The input ▸

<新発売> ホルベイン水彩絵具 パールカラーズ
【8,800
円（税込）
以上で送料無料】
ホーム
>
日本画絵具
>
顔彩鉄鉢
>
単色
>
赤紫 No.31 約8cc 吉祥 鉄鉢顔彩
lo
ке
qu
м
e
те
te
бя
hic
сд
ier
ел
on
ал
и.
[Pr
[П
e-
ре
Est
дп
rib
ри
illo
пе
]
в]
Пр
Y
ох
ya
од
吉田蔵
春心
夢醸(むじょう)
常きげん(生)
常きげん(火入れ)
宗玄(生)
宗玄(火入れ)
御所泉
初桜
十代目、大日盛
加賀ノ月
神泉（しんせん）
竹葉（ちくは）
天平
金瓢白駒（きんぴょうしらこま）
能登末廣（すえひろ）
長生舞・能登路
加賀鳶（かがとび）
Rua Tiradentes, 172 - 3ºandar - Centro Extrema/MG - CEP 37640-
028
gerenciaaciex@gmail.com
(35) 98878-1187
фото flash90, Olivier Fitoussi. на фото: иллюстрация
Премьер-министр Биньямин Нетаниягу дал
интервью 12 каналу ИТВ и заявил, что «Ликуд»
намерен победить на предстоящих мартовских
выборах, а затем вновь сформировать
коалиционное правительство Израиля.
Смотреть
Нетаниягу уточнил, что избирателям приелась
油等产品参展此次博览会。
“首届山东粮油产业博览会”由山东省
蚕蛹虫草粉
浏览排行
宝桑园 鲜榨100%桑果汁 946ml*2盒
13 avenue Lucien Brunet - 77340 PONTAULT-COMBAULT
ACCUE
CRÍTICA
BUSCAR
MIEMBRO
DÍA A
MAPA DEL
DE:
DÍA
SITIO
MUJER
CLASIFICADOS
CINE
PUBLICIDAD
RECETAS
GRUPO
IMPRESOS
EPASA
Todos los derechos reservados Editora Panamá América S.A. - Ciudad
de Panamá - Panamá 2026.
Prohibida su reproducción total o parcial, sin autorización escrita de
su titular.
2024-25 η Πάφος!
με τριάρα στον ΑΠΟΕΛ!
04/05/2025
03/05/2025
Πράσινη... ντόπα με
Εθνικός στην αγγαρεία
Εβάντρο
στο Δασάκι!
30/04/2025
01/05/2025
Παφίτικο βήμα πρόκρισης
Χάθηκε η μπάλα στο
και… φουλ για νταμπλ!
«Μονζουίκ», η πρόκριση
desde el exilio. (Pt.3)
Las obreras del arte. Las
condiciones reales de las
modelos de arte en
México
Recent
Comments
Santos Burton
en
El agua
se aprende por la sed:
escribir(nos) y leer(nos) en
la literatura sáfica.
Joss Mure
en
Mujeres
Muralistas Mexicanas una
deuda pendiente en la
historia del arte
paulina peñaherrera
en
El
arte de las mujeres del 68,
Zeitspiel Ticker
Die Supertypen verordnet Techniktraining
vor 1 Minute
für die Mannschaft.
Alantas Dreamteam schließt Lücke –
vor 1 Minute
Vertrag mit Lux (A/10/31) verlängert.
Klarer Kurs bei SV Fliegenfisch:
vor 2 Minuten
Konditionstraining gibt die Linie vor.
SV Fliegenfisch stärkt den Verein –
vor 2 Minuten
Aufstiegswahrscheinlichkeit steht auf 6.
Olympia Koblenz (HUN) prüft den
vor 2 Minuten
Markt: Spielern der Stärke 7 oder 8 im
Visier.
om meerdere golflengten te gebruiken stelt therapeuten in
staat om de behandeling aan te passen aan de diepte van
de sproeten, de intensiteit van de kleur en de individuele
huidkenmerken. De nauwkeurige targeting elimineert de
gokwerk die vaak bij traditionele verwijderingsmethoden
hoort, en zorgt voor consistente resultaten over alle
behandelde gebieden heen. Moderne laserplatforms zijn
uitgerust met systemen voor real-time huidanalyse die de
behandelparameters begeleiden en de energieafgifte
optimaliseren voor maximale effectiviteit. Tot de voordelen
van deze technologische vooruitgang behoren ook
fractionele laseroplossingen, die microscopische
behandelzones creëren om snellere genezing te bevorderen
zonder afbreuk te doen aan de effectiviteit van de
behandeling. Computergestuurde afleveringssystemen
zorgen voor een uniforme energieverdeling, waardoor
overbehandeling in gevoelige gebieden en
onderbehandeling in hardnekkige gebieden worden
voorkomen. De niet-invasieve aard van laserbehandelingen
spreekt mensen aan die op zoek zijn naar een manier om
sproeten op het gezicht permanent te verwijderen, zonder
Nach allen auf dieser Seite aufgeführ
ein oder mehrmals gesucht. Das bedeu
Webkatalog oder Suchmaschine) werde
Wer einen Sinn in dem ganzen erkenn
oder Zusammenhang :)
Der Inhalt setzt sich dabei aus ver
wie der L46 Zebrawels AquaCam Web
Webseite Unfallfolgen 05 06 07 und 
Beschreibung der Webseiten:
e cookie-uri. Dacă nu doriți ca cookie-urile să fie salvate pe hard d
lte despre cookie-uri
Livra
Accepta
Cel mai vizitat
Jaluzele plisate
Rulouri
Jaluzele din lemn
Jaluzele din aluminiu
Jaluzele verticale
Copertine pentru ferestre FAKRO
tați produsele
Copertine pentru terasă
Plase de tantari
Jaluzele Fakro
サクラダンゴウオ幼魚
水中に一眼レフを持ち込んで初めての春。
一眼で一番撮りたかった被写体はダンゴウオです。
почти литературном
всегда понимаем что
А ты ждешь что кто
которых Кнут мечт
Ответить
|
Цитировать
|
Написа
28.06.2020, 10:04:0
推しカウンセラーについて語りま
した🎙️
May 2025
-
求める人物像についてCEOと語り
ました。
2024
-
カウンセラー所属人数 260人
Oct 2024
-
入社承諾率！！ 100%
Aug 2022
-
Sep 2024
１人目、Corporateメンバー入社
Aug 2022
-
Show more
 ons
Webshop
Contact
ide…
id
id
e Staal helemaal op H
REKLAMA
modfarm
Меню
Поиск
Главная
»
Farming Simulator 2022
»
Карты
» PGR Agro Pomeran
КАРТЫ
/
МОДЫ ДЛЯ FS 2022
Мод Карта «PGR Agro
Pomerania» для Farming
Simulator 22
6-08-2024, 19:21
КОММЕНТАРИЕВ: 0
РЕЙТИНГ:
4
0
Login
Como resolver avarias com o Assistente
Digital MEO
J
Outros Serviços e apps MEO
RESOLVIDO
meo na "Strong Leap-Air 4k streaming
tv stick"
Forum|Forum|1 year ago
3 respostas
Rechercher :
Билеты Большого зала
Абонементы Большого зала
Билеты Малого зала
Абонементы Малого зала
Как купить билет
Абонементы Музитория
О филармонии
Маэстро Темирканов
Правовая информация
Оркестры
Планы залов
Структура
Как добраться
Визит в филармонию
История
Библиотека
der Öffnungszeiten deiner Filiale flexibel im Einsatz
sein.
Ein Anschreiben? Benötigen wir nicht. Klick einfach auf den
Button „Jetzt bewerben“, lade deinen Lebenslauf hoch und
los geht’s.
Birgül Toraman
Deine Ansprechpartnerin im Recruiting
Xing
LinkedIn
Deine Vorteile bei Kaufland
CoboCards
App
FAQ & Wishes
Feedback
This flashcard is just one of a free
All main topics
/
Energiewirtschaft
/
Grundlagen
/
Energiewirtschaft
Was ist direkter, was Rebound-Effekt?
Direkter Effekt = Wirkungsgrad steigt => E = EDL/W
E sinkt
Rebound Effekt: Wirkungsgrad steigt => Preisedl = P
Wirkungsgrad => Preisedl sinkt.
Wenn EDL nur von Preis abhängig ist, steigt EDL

Job ▸
For every line of the records above that holds the word "sinkt", count one, and state the total only.

Task result ▸
2